His hand gripped the base of my cock, milking every drop with slow, obscene strokes while his mouth stayed wrapped around the head, tongue swirling, coaxing more even as my whole body trembled.
I heard myself — raw, wrecked, moaning his name like a prayer that didn’t ask for forgiveness.
The stars above blurred as my vision dimmed at the edges. It felt like I was unraveling — I was like an atom about to split — charged, volatile, seconds from detonating, light years bending around the force of my release. The universe inside me contracting, expanding, and pouring out through every inch of me that touched him.
When it finally eased, I slumped back, chest heaving, legs loose, spent in a way I hadn’t known was possible. He lifted his head slowly, wiping his mouth with the back of his hand, eyes locked on mine.
He licked his lips — tasting me, owning it.
And then he smirked. “Told you,” he said, voice low and wrecked, “I’d take good care of you.”
Luca didn’t pull away.
He stayed with me through it — hands steady, mouth sure, like this wasn’t a performance. Like it was a promise.

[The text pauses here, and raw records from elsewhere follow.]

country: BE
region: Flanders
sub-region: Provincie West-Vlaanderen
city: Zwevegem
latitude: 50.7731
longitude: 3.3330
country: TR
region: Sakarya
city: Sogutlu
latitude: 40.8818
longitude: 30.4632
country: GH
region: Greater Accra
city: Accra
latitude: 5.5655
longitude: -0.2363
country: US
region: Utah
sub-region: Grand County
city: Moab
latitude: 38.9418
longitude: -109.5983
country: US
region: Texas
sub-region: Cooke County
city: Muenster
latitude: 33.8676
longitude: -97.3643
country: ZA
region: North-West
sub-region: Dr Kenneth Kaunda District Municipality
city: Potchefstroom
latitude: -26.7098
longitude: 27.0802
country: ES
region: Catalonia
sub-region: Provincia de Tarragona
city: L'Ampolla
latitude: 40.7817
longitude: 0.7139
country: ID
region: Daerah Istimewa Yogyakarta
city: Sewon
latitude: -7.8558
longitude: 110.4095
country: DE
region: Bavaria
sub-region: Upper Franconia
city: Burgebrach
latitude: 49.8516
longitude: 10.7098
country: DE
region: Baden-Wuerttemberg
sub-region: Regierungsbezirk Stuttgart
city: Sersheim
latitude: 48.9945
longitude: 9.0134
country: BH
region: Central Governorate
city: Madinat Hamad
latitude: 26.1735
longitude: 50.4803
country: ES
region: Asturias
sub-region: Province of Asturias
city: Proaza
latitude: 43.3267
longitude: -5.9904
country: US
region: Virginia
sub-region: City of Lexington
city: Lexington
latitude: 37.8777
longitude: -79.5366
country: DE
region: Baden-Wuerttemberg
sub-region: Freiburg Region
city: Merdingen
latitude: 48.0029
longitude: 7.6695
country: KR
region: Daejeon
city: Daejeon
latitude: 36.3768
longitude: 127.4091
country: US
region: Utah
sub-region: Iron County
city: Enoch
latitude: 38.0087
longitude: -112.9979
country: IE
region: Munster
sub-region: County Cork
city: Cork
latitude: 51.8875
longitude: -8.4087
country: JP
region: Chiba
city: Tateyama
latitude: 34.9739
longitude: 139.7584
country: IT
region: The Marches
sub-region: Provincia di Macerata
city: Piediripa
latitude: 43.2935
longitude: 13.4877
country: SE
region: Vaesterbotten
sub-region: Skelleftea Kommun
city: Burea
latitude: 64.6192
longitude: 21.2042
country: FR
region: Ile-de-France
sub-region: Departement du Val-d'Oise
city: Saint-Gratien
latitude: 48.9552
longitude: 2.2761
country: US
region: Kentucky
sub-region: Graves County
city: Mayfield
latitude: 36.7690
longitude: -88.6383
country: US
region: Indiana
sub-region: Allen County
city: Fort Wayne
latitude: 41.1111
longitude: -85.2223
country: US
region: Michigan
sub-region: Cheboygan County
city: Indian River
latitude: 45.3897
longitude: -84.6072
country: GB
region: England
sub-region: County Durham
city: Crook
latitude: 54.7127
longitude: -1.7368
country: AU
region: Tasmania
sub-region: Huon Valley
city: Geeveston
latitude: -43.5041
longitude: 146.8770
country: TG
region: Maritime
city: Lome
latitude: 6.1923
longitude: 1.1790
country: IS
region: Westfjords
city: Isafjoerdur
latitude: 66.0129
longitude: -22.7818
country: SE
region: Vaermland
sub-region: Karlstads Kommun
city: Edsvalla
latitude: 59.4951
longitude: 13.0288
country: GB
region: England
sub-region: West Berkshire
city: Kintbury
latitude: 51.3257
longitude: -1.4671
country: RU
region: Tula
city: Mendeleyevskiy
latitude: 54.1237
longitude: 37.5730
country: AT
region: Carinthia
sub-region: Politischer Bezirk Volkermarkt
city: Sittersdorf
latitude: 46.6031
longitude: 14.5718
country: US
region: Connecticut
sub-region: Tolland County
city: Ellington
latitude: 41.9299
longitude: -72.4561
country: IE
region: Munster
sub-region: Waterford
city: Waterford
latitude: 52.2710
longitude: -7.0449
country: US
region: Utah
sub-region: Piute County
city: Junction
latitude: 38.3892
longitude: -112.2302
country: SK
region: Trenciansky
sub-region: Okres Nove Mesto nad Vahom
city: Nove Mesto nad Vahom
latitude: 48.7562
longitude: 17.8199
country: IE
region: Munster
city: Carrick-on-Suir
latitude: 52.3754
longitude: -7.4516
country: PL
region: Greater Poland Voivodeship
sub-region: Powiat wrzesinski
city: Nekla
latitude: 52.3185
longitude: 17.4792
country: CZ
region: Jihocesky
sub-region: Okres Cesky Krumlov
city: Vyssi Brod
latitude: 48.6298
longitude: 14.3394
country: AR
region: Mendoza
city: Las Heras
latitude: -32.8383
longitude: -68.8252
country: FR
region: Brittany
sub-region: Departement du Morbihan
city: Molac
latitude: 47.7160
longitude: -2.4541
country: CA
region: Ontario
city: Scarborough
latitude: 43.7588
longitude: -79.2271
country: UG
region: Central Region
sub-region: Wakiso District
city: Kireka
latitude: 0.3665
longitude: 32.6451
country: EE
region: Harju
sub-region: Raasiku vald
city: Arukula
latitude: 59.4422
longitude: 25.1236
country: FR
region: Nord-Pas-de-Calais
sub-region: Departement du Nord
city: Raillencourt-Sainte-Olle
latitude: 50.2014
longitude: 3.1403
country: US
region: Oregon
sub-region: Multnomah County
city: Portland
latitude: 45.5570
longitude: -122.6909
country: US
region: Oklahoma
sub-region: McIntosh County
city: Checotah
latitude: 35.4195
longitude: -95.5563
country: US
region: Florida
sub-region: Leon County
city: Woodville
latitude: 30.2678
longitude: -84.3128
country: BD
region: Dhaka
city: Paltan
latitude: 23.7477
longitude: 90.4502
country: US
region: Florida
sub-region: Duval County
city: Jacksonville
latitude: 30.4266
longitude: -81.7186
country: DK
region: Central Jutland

When I finally stopped shaking, I blinked at the sky — wide and scattered and infinite — and thought, this is what it feels like to come undone.
Not in lust.
Not in shame.
In wonder.
He crawled back up beside me, lips kiss-warm and pink. He didn’t ask if I was okay. He didn’t need to.
Because he looked at me like I was still glowing.
And maybe I was.
Maybe I still am.
We didn’t speak for a long time.
Not because there was nothing to say, but because the silence felt holy. Like if I broke it, I’d ruin something delicate and unrepeatable.
Luca’s fingers stayed close — brushing mine now and then like he was still checking I was real.
And as I stared up through the open dome, chest rising slow, skin still humming, I felt it hit me all at once:
I’d spent so long building walls, I forgot what it felt like to be seen through them.